We recently noticed a mass mailing among the general flow of spam that at first glance looked just like the usual “forum” junk mail that appears on forums and bulletin boards, and which are sent as email notifications to users of those forums.
The spam message advertised pharmaceutical goods. However, the links led to YouTube rather than online stores. The videos hosted at YouTube consisted of a background picture with the name of the medication and a link to a pharmaceutical site.
We noticed that the number of views for the different videos ranged from 1 to 40. This once again demonstrates that the response to spam is nowhere near as big as the spammers and their own advertising would have you believe.
I’d like to point out that the use by spammers of YouTube as a video hosting service is nothing new – we first saw it back in 2009. Then, the video promoted spammer services.
When they send out spam like this, the spammers are obviously banking on the popularity of the resource and a semblance of protection from anti-spam filters. In practice, however, the opposite is the case: spammers can’t place lots of videos on YouTube due to the numerous steps that need to be taken to create an account and ensure they are generated by humans. As a result, the number of different URLs in the mailing is very small.
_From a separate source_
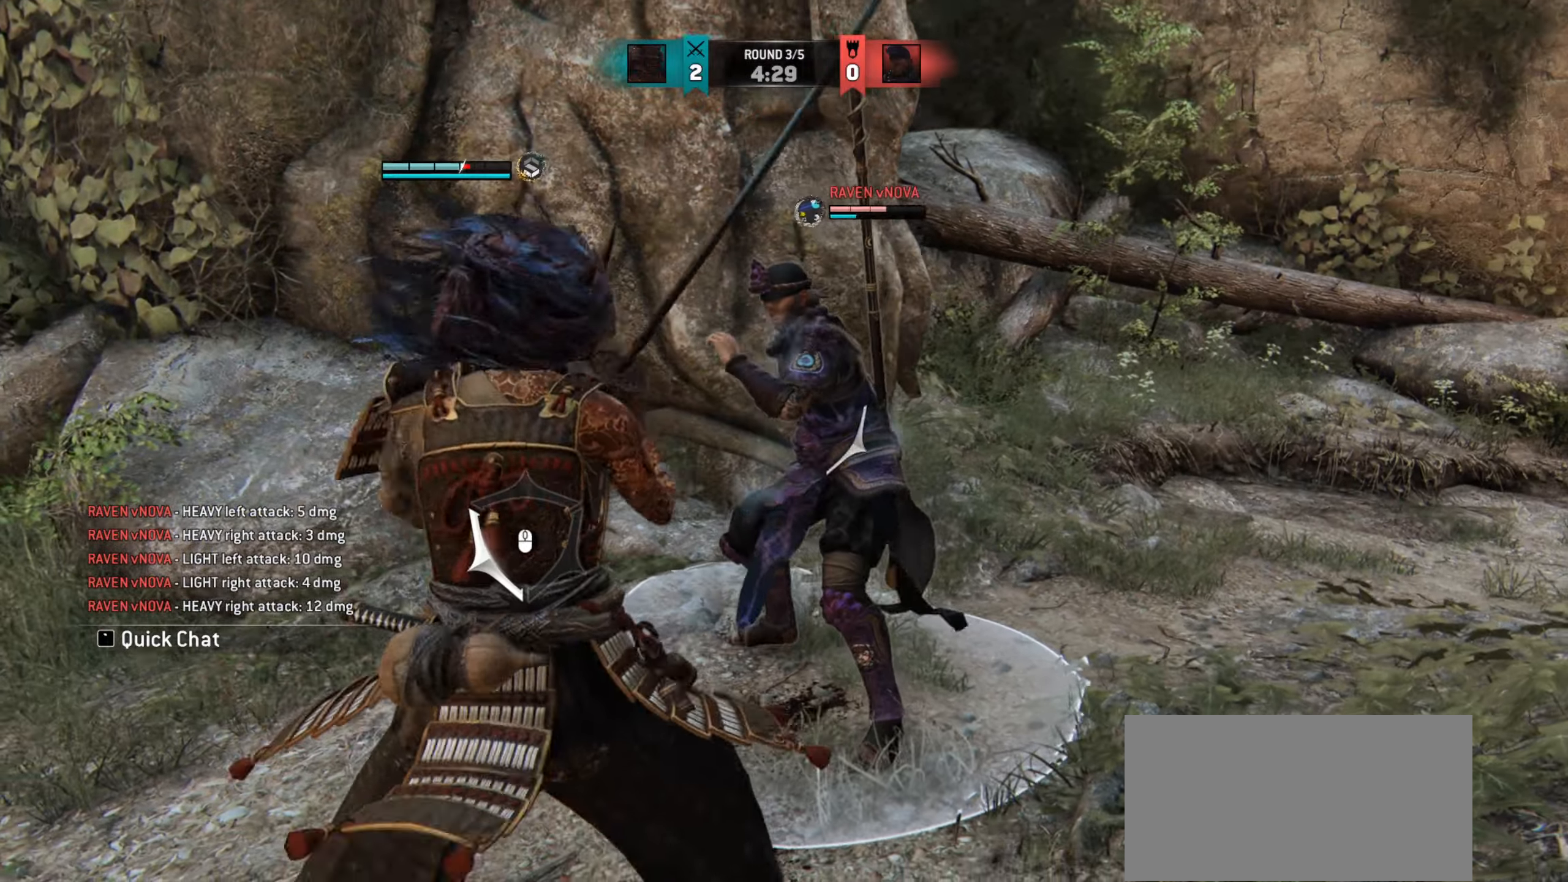
{"keys": ["d"], "mouse": [], "events": [[301, "a", "up"], [334, "d", "down"]]}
This makes it easy for filters to detect the links and explains why this type of spam is not very widespread.
The spammers’ love of YouTube dates back to 2007 when they exploited a vulnerability in the site in order to send spam.
In 2010 spammers offered users the chance to download a YouTube Toolbar that would make it easier to search for videos, but which was actually a Trojan program.
In the first half of this year spammers used YouTube as a cover for their own messages, making them look like notifications from the video hosting service.
The links in the messages led to a pharmaceutical site.